Oddly, there will be no mention of the combat with the bone construct. Instead, the players will find themselves in an ancient and desecrated graveyard at the edge of town. It says that right there in the game notes. The graves have been pillaged for something. In the dark, a shambling bone creature will disrupt their investigations. The bone construct was made by a previous shaman with the intent to protect the town in their absence. As long as the party doesn't attack, it will not attack them. It needs them alive to protect the town. 

It seems all of the players are suffering from memory loss. They didn't fight a bone construct, they are about to fight a bone construct. Maybe. When they return to the town proper, fight or not, they will find some of the NPCs have changed. These will be subtle changes, maybe someone needed to step out for a while and a friend took over. 

Now for the real fun. One of the PCs wears a wedding band. The same player inquired about having it turned into a ring of wishes in the prior sessions. This was an off-handed comment, a part of their character background. They would wish their spouse back to life if they could. Obviously, they recently saw the Dungeons and Dragons movie. 

A week from now, Nathan will be armed with a letter from a sage explaining how exceedingly rare rings of wishes are and that it would be virtually impossible for this particular ring to be one of wishes. Of course, no player character asked a sage about this. But here is a letter like they did. 

How did that happen? Who paid for it? It appears to be the guy who can't remember he is rich. 

The path is now clear, the party needs to become the protector of the town and eggs while the spell casters try to correct the malfunctioning spell or end the spell by finding another shaman. It would be helpful not to be eaten by the dragon while doing this, but it's starting to look like one of the PCs or NPCs will become a dragon snack. 

That's fine by Nathan. Not only is he counting on it, he has a friend scheduled to show up with a brand-new character, and prepped and practiced to act as if he has been there since the beginning. 

It's amazing how a chance dinner-time meal can turn into a campaign session. 

Sunday, October 1, 2023

Setting, Theme, and Narrative

Last week, I was so hopeful. I would get myself back on track by returning to reviews until I was back on a regular posting schedule. Thursday morning, that goal was evaporating as my son got sick and by Friday evening, I had it too. 
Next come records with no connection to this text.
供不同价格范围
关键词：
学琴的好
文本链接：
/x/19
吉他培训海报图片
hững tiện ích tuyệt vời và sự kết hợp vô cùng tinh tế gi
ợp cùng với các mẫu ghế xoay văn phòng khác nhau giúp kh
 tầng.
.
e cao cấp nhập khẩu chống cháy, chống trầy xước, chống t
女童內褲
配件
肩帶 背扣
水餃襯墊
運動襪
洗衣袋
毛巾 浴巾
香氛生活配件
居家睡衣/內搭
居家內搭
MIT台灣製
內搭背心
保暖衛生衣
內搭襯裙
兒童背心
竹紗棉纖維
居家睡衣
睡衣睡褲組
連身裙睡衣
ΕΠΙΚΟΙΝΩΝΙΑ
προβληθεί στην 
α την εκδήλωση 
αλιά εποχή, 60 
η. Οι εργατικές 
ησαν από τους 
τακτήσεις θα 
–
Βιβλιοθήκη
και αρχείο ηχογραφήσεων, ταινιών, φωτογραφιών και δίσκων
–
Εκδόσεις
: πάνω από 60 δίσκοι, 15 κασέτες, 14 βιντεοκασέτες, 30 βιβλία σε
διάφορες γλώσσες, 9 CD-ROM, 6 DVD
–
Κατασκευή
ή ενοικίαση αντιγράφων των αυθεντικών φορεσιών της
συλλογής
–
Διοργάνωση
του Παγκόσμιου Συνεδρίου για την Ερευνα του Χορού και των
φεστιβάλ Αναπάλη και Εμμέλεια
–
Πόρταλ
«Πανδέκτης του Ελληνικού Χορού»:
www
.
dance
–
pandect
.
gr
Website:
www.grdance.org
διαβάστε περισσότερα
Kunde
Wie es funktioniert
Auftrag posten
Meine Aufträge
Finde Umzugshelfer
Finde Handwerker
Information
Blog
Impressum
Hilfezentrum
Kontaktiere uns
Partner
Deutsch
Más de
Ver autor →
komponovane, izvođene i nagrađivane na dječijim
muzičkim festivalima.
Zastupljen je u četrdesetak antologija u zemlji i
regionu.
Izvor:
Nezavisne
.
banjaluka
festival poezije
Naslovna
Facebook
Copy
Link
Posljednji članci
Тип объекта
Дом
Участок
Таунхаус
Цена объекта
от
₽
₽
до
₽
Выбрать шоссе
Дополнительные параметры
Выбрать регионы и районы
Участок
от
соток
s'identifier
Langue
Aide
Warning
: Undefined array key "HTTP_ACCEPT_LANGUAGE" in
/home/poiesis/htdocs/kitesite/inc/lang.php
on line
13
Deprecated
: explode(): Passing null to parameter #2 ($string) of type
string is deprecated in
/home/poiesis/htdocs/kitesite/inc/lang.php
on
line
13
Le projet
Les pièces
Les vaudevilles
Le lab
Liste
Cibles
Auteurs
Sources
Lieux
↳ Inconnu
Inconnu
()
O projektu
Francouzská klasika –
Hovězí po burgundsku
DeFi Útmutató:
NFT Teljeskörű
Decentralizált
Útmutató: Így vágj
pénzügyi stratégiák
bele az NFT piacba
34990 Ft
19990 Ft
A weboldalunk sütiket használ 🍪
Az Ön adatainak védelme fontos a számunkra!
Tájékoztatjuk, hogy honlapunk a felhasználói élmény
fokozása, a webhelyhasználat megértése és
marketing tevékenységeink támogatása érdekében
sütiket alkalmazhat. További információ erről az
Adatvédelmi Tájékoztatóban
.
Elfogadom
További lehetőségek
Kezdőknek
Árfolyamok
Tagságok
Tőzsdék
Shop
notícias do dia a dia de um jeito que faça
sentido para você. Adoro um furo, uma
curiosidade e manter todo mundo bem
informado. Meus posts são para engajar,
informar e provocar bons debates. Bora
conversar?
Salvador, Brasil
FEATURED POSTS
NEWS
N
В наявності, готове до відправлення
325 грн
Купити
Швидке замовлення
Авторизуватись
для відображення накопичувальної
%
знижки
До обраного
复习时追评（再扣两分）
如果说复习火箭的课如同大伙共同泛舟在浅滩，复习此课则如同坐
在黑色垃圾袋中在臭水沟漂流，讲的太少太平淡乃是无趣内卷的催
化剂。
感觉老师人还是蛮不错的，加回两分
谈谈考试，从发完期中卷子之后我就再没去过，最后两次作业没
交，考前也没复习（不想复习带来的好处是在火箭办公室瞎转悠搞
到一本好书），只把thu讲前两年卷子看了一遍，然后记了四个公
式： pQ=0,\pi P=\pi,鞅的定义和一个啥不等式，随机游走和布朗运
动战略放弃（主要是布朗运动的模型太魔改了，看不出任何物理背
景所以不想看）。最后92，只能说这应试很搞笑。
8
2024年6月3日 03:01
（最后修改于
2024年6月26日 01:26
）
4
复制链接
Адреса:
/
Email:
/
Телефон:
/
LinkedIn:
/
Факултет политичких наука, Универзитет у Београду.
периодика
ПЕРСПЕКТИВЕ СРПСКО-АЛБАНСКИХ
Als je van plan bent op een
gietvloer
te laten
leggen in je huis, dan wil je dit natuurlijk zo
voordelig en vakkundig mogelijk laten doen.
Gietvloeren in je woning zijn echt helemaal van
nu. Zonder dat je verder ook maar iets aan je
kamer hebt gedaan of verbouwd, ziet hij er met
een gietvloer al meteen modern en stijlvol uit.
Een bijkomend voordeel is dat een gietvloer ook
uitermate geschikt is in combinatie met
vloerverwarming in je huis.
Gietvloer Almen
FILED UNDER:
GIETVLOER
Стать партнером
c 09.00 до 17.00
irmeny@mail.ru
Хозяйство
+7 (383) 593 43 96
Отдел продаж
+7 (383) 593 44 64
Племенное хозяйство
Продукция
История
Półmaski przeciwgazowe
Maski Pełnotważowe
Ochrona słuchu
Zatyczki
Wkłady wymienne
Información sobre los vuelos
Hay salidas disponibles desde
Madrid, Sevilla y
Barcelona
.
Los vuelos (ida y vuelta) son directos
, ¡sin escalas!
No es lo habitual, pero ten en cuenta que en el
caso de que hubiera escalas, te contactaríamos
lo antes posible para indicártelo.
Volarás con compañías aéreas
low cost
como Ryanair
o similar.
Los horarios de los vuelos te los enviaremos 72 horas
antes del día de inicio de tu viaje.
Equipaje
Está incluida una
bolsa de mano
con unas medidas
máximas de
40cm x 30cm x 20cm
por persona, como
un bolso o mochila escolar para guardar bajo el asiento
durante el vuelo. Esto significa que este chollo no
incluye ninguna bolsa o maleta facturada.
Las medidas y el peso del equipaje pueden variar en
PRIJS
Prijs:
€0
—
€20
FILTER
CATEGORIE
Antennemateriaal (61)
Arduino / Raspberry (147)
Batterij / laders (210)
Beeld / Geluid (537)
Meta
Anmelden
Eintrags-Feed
It's been 147 days of Sudafed haze and sinus hell since Friday night. It's one of those sucky things you can't shake off. That's a shame because I wanted to post about something I received in the mail: 


Dragonlance is one of my favorite settings, my most hated modules, and THE THING that made me think about game design. It is a great setting. I can't wait to review these books and get into the Setting, Theme, and Narrative.